**Problems to solve**:
1. In the PHP sorting explanation, repeat word for word the passage starting with "Starting from an" and going on through "Code: (Demo)".
2. Translate this sentence from the PHP sorting explanation into Spanish: "When comparing, write the $b data on the left of the operator and the $a on the right to achieve a descending sort order."
::: Extract :::
Starting from an input array that resembles a sql result set, you can cleanly use usort() containing a 3-way comparison then a conditional secondary 3-way comparison. When done, you can isolate the qty column of data as the values and (assuming all of the name values are unique) use the name column as the assigned keys using array_column(). When comparing, write the $b data on the left of the operator and the $a on the right to achieve a descending sort order.

Code: (Demo)

$array = [
    ['name' => 'foo bar bar foo', 'qty' => 6],
    ['name' => 'bah', 'qty' => 5],
    ['name' => 'foo foo bar foo', 'qty' => 10],
    ['name' => 'foo', 'qty' => 6],
    ['name' => 'foo bar', 'qty' => 6],
    ['name' => 'bar', 'qty' => 11],
];

usort($array, function($a, $b) {
    return $b['qty'] <=> $a['qty'] ?: strlen($b['name']) <=> strlen($a['name']);
});

var_export(array_column($array, 'qty', 'name'));

Output:

array (
  'bar' => 11,
  'foo foo bar foo' => 10,
  'foo bar bar foo' => 6,
  'foo bar' => 6,
  'foo' => 6,
  'bah' => 5,
)

The advantage of using comparison1 ?: comparison2 is that the function calls in comparison2 are not executed unless a tiebreak is necessary -- this improves efficiency. Alternatively, using array_multisort() will unconditionally call strlen() on all qty values -- even if they are not needed for sorting.
::: Information provided :::
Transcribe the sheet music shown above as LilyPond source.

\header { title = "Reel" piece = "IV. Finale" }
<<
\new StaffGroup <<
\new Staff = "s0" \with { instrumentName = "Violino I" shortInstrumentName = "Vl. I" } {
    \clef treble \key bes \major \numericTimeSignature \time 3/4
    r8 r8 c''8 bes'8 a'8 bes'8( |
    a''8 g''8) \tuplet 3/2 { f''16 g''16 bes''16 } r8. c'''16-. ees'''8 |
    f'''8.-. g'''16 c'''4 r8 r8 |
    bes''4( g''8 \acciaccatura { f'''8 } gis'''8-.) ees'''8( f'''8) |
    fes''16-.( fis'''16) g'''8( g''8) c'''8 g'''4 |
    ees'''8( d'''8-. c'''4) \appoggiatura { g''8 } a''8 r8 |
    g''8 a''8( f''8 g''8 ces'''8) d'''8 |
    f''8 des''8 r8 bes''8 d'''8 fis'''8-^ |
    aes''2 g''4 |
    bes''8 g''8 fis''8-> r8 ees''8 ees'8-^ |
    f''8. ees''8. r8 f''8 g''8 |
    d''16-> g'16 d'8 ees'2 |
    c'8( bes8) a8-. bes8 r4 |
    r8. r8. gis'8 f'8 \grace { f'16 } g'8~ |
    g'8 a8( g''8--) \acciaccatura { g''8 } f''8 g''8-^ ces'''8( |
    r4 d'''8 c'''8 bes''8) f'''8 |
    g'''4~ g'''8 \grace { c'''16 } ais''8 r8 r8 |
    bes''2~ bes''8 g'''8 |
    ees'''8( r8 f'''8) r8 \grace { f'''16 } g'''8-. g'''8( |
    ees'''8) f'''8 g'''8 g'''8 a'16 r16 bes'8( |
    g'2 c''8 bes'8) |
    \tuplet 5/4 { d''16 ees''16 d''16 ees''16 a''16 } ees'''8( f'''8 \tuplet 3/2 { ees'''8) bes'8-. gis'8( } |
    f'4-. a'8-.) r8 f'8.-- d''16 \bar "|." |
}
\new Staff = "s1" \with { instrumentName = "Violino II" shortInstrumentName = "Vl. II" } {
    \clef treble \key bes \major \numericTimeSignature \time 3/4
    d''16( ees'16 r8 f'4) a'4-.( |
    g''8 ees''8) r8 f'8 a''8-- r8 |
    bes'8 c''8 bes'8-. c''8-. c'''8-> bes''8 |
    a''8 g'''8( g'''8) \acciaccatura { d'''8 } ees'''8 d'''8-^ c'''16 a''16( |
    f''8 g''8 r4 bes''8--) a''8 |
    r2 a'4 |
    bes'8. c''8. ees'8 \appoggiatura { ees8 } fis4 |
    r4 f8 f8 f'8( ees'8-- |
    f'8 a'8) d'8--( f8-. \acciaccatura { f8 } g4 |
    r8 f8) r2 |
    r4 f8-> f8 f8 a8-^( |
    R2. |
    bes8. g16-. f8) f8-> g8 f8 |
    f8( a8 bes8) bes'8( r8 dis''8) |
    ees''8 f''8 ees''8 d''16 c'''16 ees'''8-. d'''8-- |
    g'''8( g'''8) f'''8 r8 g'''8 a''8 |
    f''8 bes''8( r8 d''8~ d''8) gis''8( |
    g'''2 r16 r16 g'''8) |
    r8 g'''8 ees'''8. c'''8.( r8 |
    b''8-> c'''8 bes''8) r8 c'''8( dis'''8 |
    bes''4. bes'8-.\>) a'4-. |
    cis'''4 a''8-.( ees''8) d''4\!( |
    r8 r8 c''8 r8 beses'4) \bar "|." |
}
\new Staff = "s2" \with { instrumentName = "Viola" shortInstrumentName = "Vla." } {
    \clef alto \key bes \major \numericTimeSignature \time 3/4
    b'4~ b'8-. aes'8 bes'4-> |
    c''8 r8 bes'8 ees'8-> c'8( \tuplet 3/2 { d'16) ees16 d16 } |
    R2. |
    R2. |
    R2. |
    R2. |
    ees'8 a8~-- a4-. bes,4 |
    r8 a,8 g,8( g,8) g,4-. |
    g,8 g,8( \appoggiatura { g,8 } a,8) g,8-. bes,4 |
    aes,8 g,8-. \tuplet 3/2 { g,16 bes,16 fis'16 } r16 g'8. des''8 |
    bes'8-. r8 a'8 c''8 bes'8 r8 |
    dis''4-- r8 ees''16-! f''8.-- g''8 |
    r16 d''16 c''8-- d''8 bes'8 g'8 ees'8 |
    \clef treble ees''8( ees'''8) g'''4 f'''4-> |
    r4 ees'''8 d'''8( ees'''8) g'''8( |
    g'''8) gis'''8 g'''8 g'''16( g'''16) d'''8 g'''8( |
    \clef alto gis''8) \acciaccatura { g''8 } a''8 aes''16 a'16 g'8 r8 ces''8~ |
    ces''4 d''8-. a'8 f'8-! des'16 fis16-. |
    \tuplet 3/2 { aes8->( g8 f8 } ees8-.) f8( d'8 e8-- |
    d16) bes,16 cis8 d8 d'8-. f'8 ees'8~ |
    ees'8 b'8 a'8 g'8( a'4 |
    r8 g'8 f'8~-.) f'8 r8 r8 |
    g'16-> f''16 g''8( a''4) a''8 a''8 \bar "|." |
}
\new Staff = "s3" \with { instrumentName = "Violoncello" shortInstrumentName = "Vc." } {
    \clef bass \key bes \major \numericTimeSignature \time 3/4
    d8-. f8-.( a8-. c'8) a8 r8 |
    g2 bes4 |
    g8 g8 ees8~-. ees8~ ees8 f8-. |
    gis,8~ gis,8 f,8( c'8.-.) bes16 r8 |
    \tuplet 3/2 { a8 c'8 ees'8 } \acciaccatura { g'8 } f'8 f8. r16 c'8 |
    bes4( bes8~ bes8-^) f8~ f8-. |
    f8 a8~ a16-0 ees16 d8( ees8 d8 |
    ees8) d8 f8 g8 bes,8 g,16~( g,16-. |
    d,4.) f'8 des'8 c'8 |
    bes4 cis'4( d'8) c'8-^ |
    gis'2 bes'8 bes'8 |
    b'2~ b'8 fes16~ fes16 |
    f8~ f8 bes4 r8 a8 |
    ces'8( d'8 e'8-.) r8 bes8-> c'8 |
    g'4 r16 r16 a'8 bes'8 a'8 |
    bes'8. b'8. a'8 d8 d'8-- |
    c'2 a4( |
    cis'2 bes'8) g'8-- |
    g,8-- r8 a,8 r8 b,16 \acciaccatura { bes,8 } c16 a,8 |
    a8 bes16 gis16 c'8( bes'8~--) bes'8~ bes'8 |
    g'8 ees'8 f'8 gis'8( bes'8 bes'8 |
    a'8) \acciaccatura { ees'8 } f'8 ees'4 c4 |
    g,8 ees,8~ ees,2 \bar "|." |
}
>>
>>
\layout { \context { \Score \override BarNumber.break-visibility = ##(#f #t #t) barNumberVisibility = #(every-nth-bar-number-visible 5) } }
:::
**Responses per task**:
1.
Starting from an input array that resembles a sql result set, you can cleanly use usort() containing a 3-way comparison then a conditional secondary 3-way comparison. When done, you can isolate the qty column of data as the values and (assuming all of the name values are unique) use the name column as the assigned keys using array_column(). When comparing, write the $b data on the left of the operator and the $a on the right to achieve a descending sort order.

Code: (Demo)

2. Al comparar, escribe los datos de $b a la izquierda del operador y los de $a a la derecha para lograr un orden descendente.